YOUR INSTRUCTIONS:
Could you edit the stretch from the line containing "seamless border between" through the line containing "O'CONNELL: A conflict" below, replacing "army checkpoints" with "military checkpoints" and leaving everything else unchanged?

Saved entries
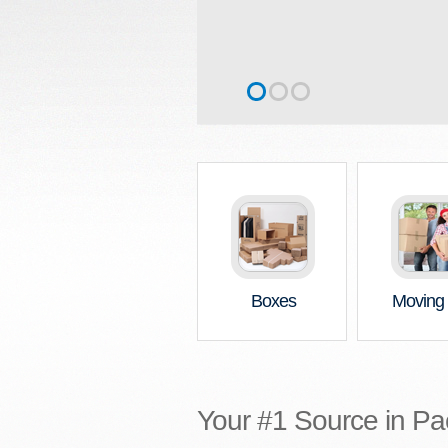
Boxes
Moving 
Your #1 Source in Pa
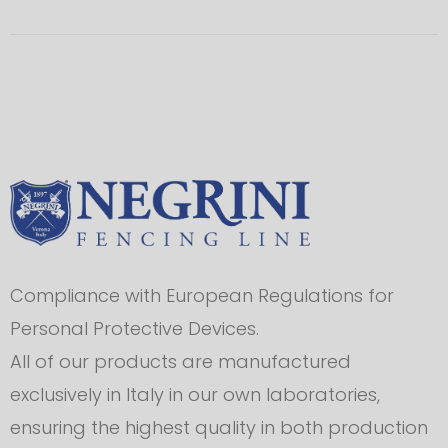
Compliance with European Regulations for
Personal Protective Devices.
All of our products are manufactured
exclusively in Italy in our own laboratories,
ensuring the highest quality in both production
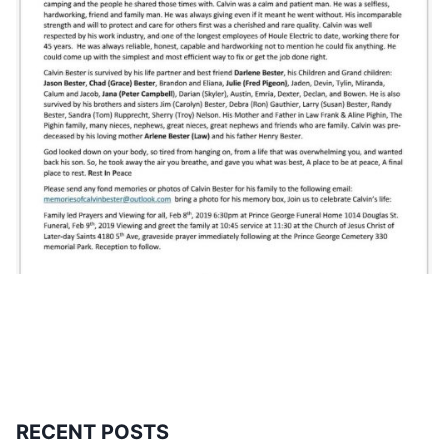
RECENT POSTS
...
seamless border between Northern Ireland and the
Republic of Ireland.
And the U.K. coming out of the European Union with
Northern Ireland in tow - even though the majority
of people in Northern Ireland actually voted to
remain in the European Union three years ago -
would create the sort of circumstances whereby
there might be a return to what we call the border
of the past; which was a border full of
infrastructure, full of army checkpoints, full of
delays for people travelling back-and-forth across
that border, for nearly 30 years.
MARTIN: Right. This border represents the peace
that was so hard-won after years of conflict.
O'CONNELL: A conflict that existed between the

WRITTEN SOLUTION:
seamless border between Northern Ireland and the
Republic of Ireland.
And the U.K. coming out of the European Union with
Northern Ireland in tow - even though the majority
of people in Northern Ireland actually voted to
remain in the European Union three years ago -
would create the sort of circumstances whereby
there might be a return to what we call the border
of the past; which was a border full of
infrastructure, full of military checkpoints, full of
delays for people travelling back-and-forth across
that border, for nearly 30 years.
MARTIN: Right. This border represents the peace
that was so hard-won after years of conflict.
O'CONNELL: A conflict that existed between the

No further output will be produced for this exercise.